The Pope is referred to in this document as Vicarius Petri (Vicar of Peter).
Actually, the whole Constantine miraculously cured of his leprosy and baptized by Pope Sylvester, and in gratitude gave him dominion over Rome, Italy and the whole Western Empire story came here.
The Emperor Otto III denounced it as forgery, and Dante Alighieri lamented it as the root of papal worldliness in his Divine Comedy.
It was in the 15th Century, with the revival of Classical scholarship and textual critique that the Church herself now began to doubt the Authenticity of this Document.
Lorenzo Valla then proved in 1440 that the Donation must be a fake analyzing its language, and showing that while certain imperial-era formulas are used in the text, some of the Latin in the document could not have been written in the 4th century.
For example, Constantine’s satraps were referred in the text, though there were no such Roman Officials.
Constantinople was also mentioned, but it was not yet founded at the supposed time of writing and its position as “chief seat” was two centuries away.
Also, the purported date of the document is inconsistent with the content of the document itself as it refers both to the fourth consulate of Constantine (315) as well as the consulate of Gallicanus (317).
About Constantine’s baptism,
It was Eusebius of Caesarea who recorded that Constantine was baptized shortly before his death in May 337, following one custom at the time which postponed baptism till old age or death.
It was St. Jerome who mentioned that Constantine chose to be baptized on his deathbed by Eusebius of Nicomedia, who despite his being a supporter of Arius, happened to still be the Bishop of that region (Constantinople) at that time.
About Eusebius of Nicomedia:
Eusebius of Nicomedia, originally Bishop of Berytus (Beirut), then of Nicomedia where the imperial court resided, then of Constantinople from 338 up to his death, was distinctly related to the Imperial Family of Constantine, whom he owed not only his removal from an insignificant to the most important episcopal see to his influence at court, but the great power he wielded in the Church. He had the complete confidence of Constantine and Constantius II, excepting that time he was exiled in his defense of Arius.
He also was a pupil of Lucian of Antioch like Arius and it is possible that he originally held the same ideas as Arius. He afterward modified his ideas somewhat, or perhaps he only yielded to the pressure of circumstances, but he was, if not the teacher, at all events the leader and organizer, of the Arian party.

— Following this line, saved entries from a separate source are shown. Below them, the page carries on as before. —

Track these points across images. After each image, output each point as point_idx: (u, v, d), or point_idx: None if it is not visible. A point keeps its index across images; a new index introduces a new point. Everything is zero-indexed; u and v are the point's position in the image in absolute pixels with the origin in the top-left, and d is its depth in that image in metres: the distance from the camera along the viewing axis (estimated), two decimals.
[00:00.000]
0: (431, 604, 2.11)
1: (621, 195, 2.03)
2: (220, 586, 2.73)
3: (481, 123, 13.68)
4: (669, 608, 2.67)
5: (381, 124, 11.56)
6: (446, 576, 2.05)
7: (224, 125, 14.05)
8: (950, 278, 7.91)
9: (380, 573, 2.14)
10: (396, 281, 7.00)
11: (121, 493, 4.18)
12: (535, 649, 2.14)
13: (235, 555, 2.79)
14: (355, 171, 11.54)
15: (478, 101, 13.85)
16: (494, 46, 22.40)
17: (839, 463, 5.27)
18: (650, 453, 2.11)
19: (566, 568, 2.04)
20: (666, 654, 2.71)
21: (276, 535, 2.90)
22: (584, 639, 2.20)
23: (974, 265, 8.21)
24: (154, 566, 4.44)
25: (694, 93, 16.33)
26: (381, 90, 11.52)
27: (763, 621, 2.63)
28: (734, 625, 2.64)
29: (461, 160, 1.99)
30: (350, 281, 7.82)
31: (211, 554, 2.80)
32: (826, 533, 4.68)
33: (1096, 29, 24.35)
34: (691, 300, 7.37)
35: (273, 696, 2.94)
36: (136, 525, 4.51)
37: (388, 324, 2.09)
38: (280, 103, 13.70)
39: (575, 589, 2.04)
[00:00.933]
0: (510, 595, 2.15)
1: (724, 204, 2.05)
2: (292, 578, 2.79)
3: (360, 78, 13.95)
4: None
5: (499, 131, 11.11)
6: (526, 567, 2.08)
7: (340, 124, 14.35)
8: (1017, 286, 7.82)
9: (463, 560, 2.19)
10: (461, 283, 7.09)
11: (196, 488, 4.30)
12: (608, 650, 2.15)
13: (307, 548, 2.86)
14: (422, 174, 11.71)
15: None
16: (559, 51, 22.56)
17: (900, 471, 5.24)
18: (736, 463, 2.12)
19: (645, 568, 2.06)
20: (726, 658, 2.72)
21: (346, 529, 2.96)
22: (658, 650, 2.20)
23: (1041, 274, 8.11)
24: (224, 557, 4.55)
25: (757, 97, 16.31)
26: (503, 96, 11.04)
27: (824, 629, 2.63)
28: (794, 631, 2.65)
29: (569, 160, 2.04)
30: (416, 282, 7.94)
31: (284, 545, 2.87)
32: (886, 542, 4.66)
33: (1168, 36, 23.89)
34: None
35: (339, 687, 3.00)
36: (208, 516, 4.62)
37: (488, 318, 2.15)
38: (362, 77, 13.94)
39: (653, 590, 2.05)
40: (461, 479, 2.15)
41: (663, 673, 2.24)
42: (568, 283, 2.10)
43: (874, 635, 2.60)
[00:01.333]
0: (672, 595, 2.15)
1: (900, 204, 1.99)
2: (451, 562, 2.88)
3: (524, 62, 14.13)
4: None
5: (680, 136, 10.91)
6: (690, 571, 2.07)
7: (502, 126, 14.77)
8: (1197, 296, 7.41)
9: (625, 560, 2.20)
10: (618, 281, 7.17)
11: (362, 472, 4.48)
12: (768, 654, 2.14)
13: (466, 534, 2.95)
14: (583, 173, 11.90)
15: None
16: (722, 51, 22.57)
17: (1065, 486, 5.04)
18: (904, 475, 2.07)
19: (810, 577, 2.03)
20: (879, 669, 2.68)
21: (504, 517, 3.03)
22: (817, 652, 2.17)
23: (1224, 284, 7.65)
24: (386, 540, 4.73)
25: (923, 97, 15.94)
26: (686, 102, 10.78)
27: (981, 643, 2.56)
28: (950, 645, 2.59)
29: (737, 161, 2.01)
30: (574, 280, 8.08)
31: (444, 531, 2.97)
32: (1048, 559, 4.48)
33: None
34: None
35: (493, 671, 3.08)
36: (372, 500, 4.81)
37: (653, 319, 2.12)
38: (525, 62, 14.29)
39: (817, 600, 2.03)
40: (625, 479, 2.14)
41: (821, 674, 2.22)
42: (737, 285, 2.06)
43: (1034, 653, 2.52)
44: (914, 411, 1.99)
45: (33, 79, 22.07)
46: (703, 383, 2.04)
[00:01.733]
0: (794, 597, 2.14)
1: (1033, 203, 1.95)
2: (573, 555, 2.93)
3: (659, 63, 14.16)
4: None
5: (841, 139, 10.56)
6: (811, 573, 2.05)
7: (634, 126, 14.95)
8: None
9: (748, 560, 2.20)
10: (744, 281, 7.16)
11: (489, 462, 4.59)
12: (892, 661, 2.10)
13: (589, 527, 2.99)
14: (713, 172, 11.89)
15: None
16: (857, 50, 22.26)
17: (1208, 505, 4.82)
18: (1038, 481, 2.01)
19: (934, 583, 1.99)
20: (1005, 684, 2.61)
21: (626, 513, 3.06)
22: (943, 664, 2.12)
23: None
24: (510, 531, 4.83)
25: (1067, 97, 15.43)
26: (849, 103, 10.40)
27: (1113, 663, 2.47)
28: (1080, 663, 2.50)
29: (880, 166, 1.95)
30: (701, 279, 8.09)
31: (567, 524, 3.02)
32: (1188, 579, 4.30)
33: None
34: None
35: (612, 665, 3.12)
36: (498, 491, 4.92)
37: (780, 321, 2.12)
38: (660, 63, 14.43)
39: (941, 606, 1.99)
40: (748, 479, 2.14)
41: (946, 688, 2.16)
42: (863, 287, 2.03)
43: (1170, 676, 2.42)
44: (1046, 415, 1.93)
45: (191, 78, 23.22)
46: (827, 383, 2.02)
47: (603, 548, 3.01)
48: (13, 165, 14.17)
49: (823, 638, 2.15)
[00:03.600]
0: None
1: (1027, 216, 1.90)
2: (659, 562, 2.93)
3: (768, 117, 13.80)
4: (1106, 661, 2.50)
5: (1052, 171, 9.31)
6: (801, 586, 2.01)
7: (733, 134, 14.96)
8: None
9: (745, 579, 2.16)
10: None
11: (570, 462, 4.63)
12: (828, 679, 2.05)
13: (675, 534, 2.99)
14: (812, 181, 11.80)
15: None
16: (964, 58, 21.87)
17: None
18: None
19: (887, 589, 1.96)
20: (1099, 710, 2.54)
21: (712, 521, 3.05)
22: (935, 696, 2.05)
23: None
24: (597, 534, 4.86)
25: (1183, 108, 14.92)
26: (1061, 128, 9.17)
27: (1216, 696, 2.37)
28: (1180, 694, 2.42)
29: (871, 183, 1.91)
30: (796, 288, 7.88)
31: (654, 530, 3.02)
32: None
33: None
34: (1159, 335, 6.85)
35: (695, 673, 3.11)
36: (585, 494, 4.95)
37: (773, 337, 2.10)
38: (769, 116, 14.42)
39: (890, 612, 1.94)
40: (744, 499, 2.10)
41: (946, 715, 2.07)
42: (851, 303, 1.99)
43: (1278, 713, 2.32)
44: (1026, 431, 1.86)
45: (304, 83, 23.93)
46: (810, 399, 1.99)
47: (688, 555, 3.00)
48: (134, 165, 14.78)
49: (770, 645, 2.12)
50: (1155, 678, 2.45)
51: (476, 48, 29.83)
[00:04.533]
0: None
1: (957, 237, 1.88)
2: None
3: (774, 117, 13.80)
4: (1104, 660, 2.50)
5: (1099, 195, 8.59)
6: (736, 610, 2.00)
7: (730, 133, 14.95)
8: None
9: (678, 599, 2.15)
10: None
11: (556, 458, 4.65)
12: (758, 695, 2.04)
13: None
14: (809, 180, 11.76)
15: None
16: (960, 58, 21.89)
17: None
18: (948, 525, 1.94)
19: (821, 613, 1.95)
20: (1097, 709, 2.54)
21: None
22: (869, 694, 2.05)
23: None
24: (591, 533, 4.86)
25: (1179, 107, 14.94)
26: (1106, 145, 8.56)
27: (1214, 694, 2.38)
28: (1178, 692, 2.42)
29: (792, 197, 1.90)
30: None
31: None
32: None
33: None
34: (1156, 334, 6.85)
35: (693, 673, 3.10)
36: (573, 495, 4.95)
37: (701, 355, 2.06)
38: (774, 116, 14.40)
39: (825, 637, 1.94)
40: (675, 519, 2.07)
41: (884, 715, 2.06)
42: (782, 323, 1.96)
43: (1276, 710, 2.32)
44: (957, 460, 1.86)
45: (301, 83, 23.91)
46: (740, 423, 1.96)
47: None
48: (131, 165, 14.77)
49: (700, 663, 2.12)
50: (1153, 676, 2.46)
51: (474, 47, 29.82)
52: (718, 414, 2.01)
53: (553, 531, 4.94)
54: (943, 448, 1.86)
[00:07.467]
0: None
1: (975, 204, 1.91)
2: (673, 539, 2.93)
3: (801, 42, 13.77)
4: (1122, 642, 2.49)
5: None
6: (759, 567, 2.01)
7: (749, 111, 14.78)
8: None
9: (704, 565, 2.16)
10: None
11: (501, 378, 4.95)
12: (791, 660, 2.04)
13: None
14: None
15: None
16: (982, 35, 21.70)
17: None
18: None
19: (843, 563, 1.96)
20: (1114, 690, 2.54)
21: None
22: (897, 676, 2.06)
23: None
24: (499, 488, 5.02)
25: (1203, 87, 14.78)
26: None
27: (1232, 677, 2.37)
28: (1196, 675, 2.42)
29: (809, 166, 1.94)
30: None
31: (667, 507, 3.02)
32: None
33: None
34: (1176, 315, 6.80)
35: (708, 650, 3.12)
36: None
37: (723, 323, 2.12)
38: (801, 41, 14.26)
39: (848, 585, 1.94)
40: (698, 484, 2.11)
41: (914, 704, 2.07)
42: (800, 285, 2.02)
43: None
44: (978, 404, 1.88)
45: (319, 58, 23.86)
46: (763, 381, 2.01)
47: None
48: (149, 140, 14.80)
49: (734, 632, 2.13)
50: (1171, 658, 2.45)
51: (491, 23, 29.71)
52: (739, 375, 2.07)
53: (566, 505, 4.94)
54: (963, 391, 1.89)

He signed the Confession at the Council of Nicea in 325, but only after a long and desperate opposition.
The Emperor was angered by his support of Arius and sent him to exile a few months after the Council, but eventually regained Imperial favor after three years. On his return in 329, he then tried to impose his views upon the Church by bringing the whole machinery of the state government into action.